By measuring the antineutrino count in an area, researchers can determine the existence of a nuclear reactor, its distance from the detector, and its operational cycle.
Much like neutrinos in matter, antineutrinos are chargeless particles that have almost zero mass but exist in an antimatter form. Most antineutrinos are created during nuclear reactions.
Steve Wilson is a research associate at the University of Sheffield. He explained that “Around 10^20 (100 billion billion) antineutrinos are produced by a typical 3 GW thermal power station. As they very rarely interact, they can, in principle, travel infinitely far and cross the entire Universe.” By capturing the antineutrinos, researchers are able determine the exact isotope of nuclear fuel and the operational cycle of the reactor.
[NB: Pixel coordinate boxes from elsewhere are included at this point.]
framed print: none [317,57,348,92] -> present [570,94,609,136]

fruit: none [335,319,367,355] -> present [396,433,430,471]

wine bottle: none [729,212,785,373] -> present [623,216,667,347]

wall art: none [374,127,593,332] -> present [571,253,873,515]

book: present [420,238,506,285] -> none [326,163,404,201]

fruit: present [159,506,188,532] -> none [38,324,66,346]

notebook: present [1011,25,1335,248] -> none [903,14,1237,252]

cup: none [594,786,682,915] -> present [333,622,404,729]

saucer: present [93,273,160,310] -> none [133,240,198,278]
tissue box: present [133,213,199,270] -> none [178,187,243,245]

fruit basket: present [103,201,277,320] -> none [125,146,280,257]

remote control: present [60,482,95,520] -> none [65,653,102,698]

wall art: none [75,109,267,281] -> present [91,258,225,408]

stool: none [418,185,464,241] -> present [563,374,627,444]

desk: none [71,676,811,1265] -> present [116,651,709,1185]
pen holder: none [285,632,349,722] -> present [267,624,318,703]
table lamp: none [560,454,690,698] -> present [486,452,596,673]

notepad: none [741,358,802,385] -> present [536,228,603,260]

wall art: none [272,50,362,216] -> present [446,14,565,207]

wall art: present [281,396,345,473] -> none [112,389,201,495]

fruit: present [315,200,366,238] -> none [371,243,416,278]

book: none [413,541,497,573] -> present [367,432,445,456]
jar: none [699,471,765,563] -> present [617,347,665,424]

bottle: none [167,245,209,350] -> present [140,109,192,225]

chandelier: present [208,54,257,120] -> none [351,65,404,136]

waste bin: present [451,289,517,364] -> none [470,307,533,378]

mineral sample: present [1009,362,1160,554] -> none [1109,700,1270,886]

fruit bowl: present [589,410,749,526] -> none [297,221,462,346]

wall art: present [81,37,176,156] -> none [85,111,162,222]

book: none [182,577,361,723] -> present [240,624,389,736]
To capture the passage of antineutrinos, the researchers utilized the well-known phenomenon of Chernekov radiation. Wilson explained that “When a charged particle, such as an electron, travels faster than the speed of light in a medium like water, light slows down, but the antineutrino does not. The antineutrino causes a positron, the electron’s antiparticle, to briefly travel faster than the speed of light. This produces the light equivalent of a sonic boom, a cone of blue light that can be observed. Observing this effect indicates that a neutrino may have interacted.”
Wilson and his team have designed an antineutrino detector that is seventy-two feet in diameter and would contain several thousand tons of water and an organic liquid scintillator. Wilson added that “The components used to detect light in this kind of detector require in the region of 1000 to 2000 V, and there would be over 4000 of them.” His team proposes that it construct a detector in northern England, and use it to detect antineutrinos from all of the UK’s reactors and even those in France.
There is a serious problem with Wilson’s plan, however. Cosmic rays can also impact the observation of neutrinos. When cosmic rays impact the Earth’s upper atmosphere, they produce particles called muons.
Wilson elaborated that “When muons reach the detector, they streak through and leave a large trail of light from Cherenkov radiation. They can also smash apart the molecules in the detector, leaving fragments of the broken particle that are unstable and decay radioactively. This decay can look very similar to that produced by an antineutrino.”
Wilson said that a detector of this size could cost one hundred million dollars or more, but for now, the researcher is happy to stimulate discussions on how such a detector could be utilized.